§ **Prompt**:
Please copy everything from "Monday, 3 March" down to "And vice versa." in the post on language testing, swapping each "institution" for "school".

§ **Passage provided**:
▼
Monday, 3 March 2014

Language Testing: The Road to Perfection



Language testing is an unavoidable part of the language teaching experience. 

Some of us have to create classroom tests to check progress in the material, others join full-time testing teams charged with the task of creating an assessment syllabus and a complex exam system for an institution. At one point or another in our careers we all find ourselves in situations where the responsibility of measuring students’ performance is thrust upon us – often without much support or advance preparation. Which is precisely why we must seek opportunities to exchange experiences with like-minded fellow professionals – more often than not to find that the issue you have long been struggling with has already been solved in someone else’s institution. And vice versa.
▲
§ **Supplied data**:
▼
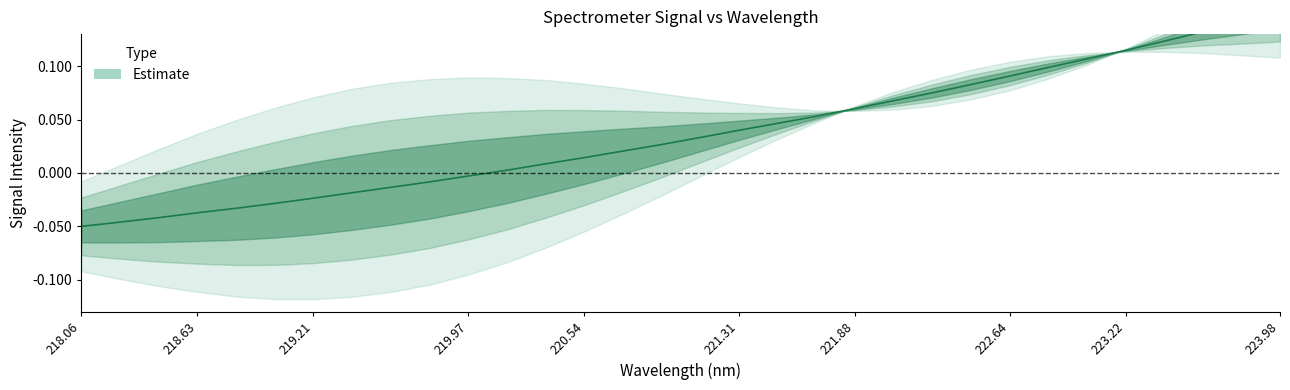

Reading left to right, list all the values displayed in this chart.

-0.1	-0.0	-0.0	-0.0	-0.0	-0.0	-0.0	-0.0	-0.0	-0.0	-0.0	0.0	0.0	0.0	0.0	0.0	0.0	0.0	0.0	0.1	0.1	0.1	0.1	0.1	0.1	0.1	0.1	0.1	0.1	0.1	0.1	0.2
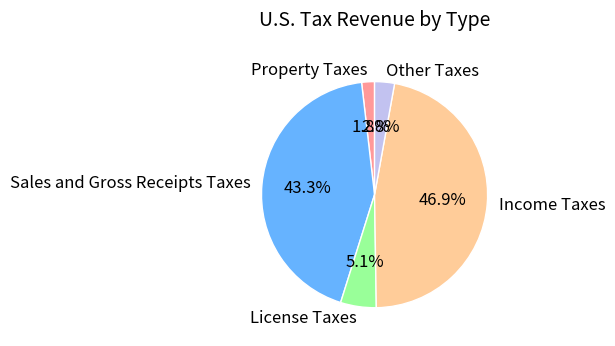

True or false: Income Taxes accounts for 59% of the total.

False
▲
§ **Task output**:
Monday, 3 March 2014

Language Testing: The Road to Perfection



Language testing is an unavoidable part of the language teaching experience. 

Some of us have to create classroom tests to check progress in the material, others join full-time testing teams charged with the task of creating an assessment syllabus and a complex exam system for an school. At one point or another in our careers we all find ourselves in situations where the responsibility of measuring students’ performance is thrust upon us – often without much support or advance preparation. Which is precisely why we must seek opportunities to exchange experiences with like-minded fellow professionals – more often than not to find that the issue you have long been struggling with has already been solved in someone else’s school. And vice versa.